Looks Like Them Duke Boys Are Up To Their Old Tricks Again

Our man Ioz has been fighting the thankless fight, trumpeting for months now that the Democrats are not America's anti-war party. The actions of Democratic leadership before the Iraq civil war, during the Iraq civil war and now, in the failing days of the Iraq civil war, indicate nothing but a conflicted desire to distance themselves from the war's executors while embracing Middle Eastern war further.

How can we say this? Because the Democrats want to go to war with Iran:
Iran's intransigence demands a firm response from the international community, not just the United States.
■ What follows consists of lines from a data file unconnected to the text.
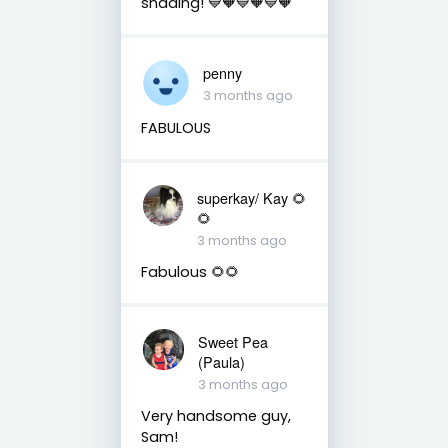
shading! 💙🧡💙🧡💙🧡
penny
3 months ago
FABULOUS
superkay/ Kay 🌻
🌻
3 months ago
Fabulous 🌻🌻
Sweet Pea
(Paula)
3 months ago
Very handsome guy,
Sam!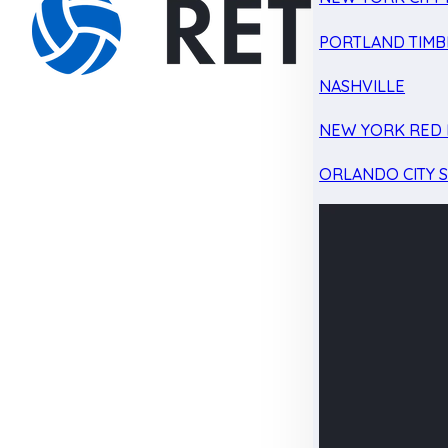
PORTLAND TIMB
NASHVILLE
NEW YORK RED 
ORLANDO CITY 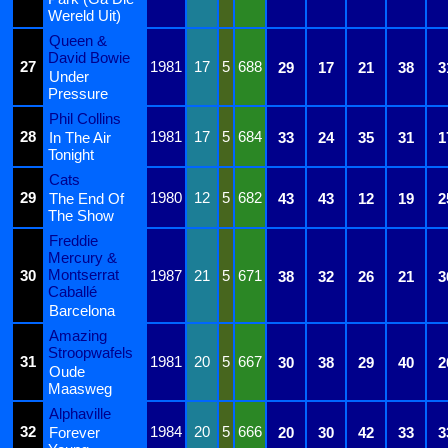
Wereld Uit)
Queen &
David Bowie
27
1981
17
5
688
29
17
21
38
3
Under
Pressure
Phil Collins
28
1981
17
5
684
In The Air
33
24
35
31
1
Tonight
Cats
29
1980
12
5
682
The End Of
43
43
12
19
2
The Show
Freddie
Mercury &
Montserrat
30
1987
21
5
671
38
32
26
21
3
Caballé
Barcelona
Amazing
Stroopwafels
31
1981
20
5
667
30
38
29
40
2
Oude
Maasweg
Alphaville
32
1984
20
5
666
Forever
20
30
42
33
3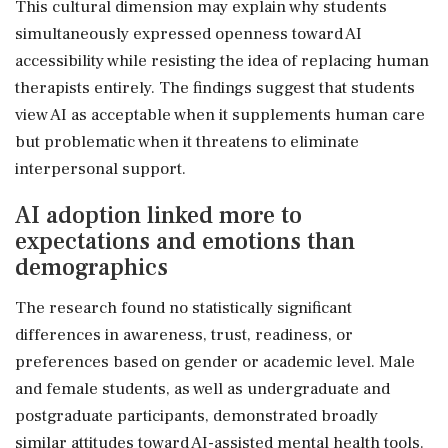
This cultural dimension may explain why students
simultaneously expressed openness toward AI
accessibility while resisting the idea of replacing human
therapists entirely. The findings suggest that students
view AI as acceptable when it supplements human care
but problematic when it threatens to eliminate
interpersonal support.
AI adoption linked more to
expectations and emotions than
demographics
The research found no statistically significant
differences in awareness, trust, readiness, or
preferences based on gender or academic level. Male
and female students, as well as undergraduate and
postgraduate participants, demonstrated broadly
similar attitudes toward AI-assisted mental health tools.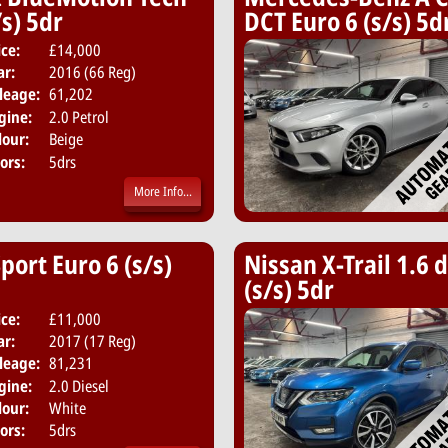
s) 5dr
DCT Euro 6 (s/s) 5d
ice:
£14,000
Body:
SUV
ar:
2016 (66 Reg)
Emissions:
Euro 6
leage:
61,202
gine:
2.0 Petrol
lour:
Beige
ors:
5drs
More Info...
ort Euro 6 (s/s)
Nissan X-Trail 1.6
(s/s) 5dr
ice:
£11,000
Body:
Hatchback
ar:
2017 (17 Reg)
Emissions:
Euro 6
leage:
81,231
gine:
2.0 Diesel
lour:
White
ors:
5drs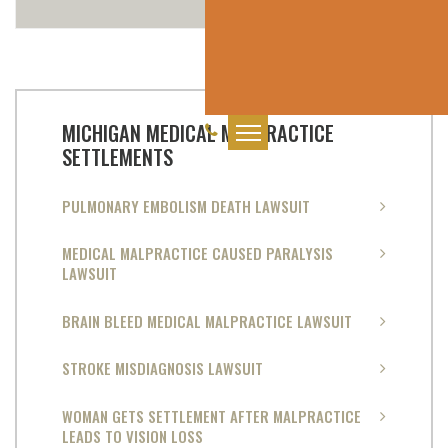
MICHIGAN MEDICAL MALPRACTICE
SETTLEMENTS
PULMONARY EMBOLISM DEATH LAWSUIT
MEDICAL MALPRACTICE CAUSED PARALYSIS
LAWSUIT
BRAIN BLEED MEDICAL MALPRACTICE LAWSUIT
STROKE MISDIAGNOSIS LAWSUIT
WOMAN GETS SETTLEMENT AFTER MALPRACTICE
LEADS TO VISION LOSS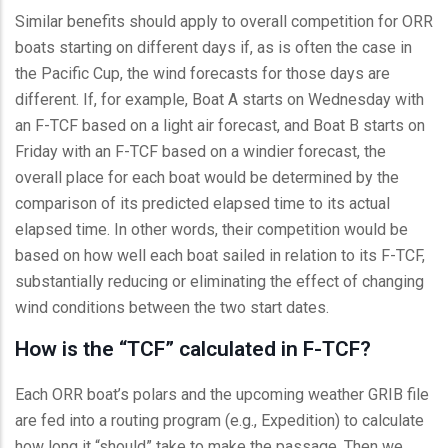
Similar benefits should apply to overall competition for ORR
boats starting on different days if, as is often the case in
the Pacific Cup, the wind forecasts for those days are
different. If, for example, Boat A starts on Wednesday with
an F-TCF based on a light air forecast, and Boat B starts on
Friday with an F-TCF based on a windier forecast, the
overall place for each boat would be determined by the
comparison of its predicted elapsed time to its actual
elapsed time. In other words, their competition would be
based on how well each boat sailed in relation to its F-TCF,
substantially reducing or eliminating the effect of changing
wind conditions between the two start dates.
How is the “TCF” calculated in F-TCF?
Each ORR boat’s polars and the upcoming weather GRIB file
are fed into a routing program (e.g., Expedition) to calculate
how long it “should” take to make the passage. Then we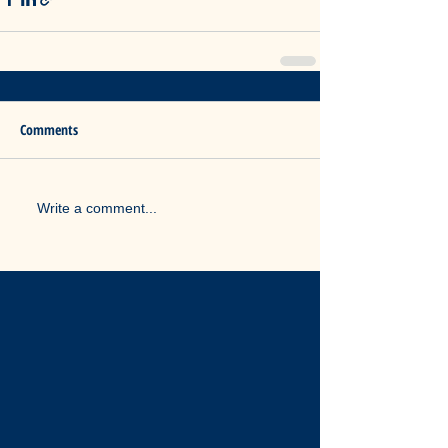
Comments
Write a comment...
Make no mistake: keeping the lid on nuclear proliferation, stopping terrorist attacks on U.N. member states, responding to President Mahmoud Ahmadinejad's apocalyptic threats to destroy Israel -- these are matters of collective security.
What nuclear proliferation? What terrorist attacks? And what plausible apocalyptic threats?

[We'd like] effective diplomacy backed by the credible threat of force, which the United States must supply as a substitute for what will otherwise be a perpetually on-the-brink-of-war conflict between Israel and Iran, alongside the possibility of growing rivalry between Tehran and Sunni Arab states.

The "credible threat of force" is the growing carrier group stationed in the Persian Gulf. The "effective diplomacy" is ... um ... well, what do you say to a regional power that's trying to meddle in the affairs of the same state that you're trying to meddle in?

America comes off looking like the podunk sheriff in this one, sweat glistening through his stubbled chin as he bellies up to your car window. If you jaunt through town with too big of a gun or too fast of a car, he'll do his best to rein you in patronizingly. "Whoa there, son - shootin' the bad'uns is our job. You just go home and lay that silly little head down." But if you keep giving him lip, he'll draw down on you and ask questions later. I swear, judge, I thought that wallet was a gun. I thought that water-filtration plant was a heavy-water uranium reactor. Me and my deputies and my posse and a few of my drinking buddies and the SWAT team just opened fire to defend ourselves in the line of duty.